NVlabs / GroupViT

Official PyTorch implementation of GroupViT: Semantic Segmentation Emerges from Text Supervision, CVPR 2022.
https://arxiv.org/abs/2202.11094
Other
705 stars 53 forks source link

Unable to reproduce the results on PASCAL VOC. #28

Closed yash0307 closed 2 years ago

yash0307 commented 2 years ago

Dear Authors,

I tried training the GroupViT model on GCC + YFCC datasets using the group_vit_gcc_yfcc_30e.yml config file and with a batch size of 2048 (256x8). The results on PASCAL VOC after 30 epochs of training is roughly 5% mIoU lower (absolute) than what is reported in the paper. Additionally, I tried training with gradient accumulation with 2 steps, which did not give any improvement.
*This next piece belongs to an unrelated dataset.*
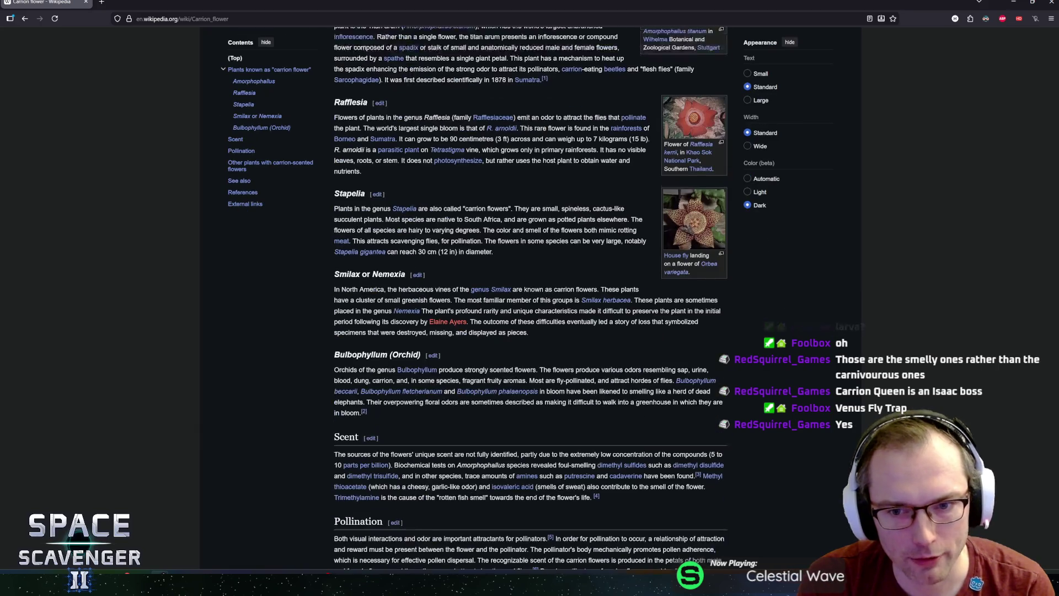
scroll(589, 224, up, 2)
Do you have any suggestions on what can cause the lower performance?

Thank you.

xvjiarui commented 2 years ago

Hi @yash0307

Thanks for your interest in our work.

Sometimes, the multi-label training is not stable enough. You may set multi_label=0 in the config or pass --opts data.text_aug.multi_label=0 when you launch training.
It should yield 1% lower mIoU than what we reported.

yash0307 commented 2 years ago

I will try that. Thank you for the quick response.